→ PASSAGE PROVIDED
■ ■ ■ ■ ■

From the preceding investigation, I think we may with some confidence draw the conclusion, that when philosophical refinement comes in conflict with an antiquated form of popular faith which it dares not openly oppose, allegory is the result. Religious interests give rise to it; but it may subsequently be used and abused in various ways. Ignorance of languages and facts, inability to discriminate between the successive steps in the progress of mankind, and to contemplate an intellectual production with reference to the time of its origin, and as unaffected by the influences under which one's own intellect has grown up, continually give rise to allegorizing; while an opposite state of things is the best security against such a disposition.

E. W.

ART. III.— A Discourse at the Funeral of the Rev. JOHN PRINCE, LL. D., Senior Pastor of the First Church in Salem, on the Ninth of June, 1836. By CHARLES W. UPHAM, surviving Pastor. Salem: 1836. 8vo. pp. 31.

It is with no ordinary regret and sadness of heart, that we behold that venerable company of ancients, whose hoary heads have so long graced the Massachusetts Convention of Congregational ministers, and who, there and everywhere, have so

nobly lifted up their voices and borne their testimony for truth and freedom, falling away one by one. It is sometimes numbered among the final causes of that law of Providence, according to which one generation passeth away and another cometh, that thus the prejudices of every successive generation are buried with it; those prejudices by which, otherwise, the progress of society and the human mind would be obstructed, and the world continue entangled for ever in the errors of the past. But the men of whom we are now speaking, can hardly be said ever to have had any prejudices, in the bad sense of that term. For, to the last, who amongst us all have been less disposed than they, to come to a period in religion; or who more ready, or more happy, to welcome from time to time whatever new light has broke forth out of God's holy word. This consolation, however, we have, that, after living through one of the most perturbed and eventful epochs in the history of the world, their sun has been permitted to go down in tranquil and serene heavens; and, as they have rested from their labors, they have not wanted those who knew how to cherish and record their virtues.

■ ■ ■ ■ ■

→ WHAT THE EXERCISE ASKS
According to the passage provided, why can the benefit of one generation passing away, the burial of its prejudices, hardly apply to the ministers being mourned?

→ PROVIDED MATERIAL
■ ■ ■ ■ ■

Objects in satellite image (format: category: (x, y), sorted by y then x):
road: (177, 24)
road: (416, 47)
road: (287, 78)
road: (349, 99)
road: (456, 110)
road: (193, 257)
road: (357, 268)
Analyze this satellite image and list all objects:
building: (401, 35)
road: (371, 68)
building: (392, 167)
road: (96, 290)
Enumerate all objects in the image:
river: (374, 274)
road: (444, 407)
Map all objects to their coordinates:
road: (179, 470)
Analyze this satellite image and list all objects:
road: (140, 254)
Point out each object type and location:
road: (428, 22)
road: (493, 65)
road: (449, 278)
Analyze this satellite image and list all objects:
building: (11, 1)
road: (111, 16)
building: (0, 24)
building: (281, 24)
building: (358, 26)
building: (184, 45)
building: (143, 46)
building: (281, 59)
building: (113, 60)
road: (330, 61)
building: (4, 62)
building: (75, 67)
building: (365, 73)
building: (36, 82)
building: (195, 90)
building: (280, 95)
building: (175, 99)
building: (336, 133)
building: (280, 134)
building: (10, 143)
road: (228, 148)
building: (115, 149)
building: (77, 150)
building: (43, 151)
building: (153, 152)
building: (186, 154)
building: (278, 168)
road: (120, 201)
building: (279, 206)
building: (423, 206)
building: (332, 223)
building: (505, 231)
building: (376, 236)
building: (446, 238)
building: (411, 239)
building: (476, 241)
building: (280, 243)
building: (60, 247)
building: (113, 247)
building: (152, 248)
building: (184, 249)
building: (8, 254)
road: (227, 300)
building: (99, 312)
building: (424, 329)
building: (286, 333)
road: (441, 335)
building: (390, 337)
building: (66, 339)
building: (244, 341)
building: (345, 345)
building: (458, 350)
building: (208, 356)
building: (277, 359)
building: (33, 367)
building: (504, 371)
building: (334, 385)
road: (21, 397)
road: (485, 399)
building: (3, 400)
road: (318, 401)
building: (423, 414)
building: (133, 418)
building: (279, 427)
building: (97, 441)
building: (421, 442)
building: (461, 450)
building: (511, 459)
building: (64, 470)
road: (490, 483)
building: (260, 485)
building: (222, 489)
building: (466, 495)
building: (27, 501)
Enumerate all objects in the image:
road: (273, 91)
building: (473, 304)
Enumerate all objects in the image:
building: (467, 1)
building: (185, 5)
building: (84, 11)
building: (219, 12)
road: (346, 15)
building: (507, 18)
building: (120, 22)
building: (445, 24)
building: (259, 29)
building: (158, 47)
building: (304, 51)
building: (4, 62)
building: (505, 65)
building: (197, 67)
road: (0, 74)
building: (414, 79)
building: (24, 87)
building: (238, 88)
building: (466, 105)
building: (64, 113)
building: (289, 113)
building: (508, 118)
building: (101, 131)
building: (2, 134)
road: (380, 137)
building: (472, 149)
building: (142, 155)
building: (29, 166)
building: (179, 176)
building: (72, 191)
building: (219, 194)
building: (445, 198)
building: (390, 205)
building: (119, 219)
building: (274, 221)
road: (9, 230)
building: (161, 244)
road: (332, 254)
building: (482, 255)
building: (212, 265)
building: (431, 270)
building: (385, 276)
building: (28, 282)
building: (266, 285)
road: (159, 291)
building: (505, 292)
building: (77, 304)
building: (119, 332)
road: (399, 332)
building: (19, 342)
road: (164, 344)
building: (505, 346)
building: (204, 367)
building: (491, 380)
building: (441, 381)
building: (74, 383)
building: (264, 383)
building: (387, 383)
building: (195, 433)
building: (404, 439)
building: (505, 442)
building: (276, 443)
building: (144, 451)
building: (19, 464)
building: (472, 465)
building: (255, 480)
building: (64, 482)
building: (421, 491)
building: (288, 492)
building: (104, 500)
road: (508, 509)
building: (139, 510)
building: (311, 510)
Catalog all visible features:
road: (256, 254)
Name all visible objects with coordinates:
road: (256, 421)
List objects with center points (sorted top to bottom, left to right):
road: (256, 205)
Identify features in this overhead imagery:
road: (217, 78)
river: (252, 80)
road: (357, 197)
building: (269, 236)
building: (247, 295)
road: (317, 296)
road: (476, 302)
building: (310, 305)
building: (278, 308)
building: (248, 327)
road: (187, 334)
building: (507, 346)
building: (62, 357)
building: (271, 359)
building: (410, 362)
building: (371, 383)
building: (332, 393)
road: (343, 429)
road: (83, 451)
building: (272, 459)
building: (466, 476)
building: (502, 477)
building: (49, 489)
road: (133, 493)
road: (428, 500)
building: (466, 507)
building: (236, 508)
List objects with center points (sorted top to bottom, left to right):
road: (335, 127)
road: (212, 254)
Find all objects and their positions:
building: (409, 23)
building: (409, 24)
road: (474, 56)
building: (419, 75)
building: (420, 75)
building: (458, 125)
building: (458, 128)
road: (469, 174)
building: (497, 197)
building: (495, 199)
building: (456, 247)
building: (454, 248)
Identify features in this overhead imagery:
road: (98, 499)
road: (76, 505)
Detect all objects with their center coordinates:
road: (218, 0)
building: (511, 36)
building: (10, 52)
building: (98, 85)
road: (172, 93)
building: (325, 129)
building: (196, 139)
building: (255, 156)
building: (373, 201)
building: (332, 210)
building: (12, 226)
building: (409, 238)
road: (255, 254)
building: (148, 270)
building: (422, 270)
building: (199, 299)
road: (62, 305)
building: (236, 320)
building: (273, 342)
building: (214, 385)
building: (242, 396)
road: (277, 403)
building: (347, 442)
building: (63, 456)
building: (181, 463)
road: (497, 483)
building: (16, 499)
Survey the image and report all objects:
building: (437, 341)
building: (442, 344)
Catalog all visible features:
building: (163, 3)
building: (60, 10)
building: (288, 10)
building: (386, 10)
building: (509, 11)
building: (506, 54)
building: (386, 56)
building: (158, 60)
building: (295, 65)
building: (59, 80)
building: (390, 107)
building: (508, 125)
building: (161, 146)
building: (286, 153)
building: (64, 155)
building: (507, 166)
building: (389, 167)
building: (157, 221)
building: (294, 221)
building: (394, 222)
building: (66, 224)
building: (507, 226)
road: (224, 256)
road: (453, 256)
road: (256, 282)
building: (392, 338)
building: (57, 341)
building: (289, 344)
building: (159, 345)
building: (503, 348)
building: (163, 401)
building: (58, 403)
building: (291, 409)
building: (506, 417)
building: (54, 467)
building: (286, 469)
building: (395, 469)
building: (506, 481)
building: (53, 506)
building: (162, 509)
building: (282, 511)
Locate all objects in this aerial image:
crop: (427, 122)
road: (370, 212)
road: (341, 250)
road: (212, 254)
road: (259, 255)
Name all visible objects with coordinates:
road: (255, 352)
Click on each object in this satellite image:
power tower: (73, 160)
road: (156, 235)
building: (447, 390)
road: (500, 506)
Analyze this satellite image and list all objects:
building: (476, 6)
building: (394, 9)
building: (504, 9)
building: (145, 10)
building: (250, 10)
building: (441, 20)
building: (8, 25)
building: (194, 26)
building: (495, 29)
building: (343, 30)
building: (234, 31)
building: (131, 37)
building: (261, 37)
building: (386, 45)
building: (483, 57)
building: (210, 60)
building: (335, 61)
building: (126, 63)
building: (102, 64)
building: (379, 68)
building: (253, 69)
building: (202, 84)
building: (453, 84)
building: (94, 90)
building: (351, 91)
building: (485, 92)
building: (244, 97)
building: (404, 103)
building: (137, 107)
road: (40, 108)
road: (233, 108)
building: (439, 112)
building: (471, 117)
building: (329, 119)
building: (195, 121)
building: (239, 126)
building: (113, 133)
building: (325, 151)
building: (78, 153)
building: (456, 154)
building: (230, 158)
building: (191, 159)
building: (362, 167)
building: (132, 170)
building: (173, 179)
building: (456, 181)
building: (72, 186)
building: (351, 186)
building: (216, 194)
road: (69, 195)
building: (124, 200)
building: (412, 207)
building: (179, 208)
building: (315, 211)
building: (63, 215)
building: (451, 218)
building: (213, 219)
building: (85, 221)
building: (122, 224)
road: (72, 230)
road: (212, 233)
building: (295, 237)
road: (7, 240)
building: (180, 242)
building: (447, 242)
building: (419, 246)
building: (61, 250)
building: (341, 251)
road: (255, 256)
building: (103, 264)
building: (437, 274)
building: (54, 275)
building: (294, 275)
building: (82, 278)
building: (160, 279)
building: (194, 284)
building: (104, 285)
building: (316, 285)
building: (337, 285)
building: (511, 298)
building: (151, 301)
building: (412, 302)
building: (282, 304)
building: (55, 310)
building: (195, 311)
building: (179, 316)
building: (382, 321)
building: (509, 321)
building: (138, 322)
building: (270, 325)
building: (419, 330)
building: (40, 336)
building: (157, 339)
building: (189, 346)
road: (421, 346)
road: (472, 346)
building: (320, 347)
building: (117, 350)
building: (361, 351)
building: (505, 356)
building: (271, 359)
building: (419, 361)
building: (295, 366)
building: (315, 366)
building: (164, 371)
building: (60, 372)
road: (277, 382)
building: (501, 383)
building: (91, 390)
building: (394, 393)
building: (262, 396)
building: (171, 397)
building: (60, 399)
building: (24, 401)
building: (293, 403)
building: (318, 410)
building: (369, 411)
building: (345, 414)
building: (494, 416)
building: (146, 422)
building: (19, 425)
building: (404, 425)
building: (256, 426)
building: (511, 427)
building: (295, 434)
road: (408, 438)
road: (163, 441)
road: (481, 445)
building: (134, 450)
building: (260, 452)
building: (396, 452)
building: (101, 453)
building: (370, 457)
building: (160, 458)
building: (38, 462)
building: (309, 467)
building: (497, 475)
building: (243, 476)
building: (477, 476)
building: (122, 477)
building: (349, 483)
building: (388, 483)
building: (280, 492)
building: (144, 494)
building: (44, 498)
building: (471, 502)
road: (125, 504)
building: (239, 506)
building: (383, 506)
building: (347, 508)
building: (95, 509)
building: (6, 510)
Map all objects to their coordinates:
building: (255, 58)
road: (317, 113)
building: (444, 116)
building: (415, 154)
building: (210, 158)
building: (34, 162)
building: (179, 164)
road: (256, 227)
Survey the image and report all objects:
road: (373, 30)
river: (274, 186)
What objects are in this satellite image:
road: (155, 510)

■ ■ ■ ■ ■

→ ANSWER TO THE EXERCISE
Those ministers can hardly be said to have had any prejudices in the bad sense. To the last, no one was less disposed to come to a period in religion, or more ready and happy to welcome whatever new light broke forth out of God's holy word.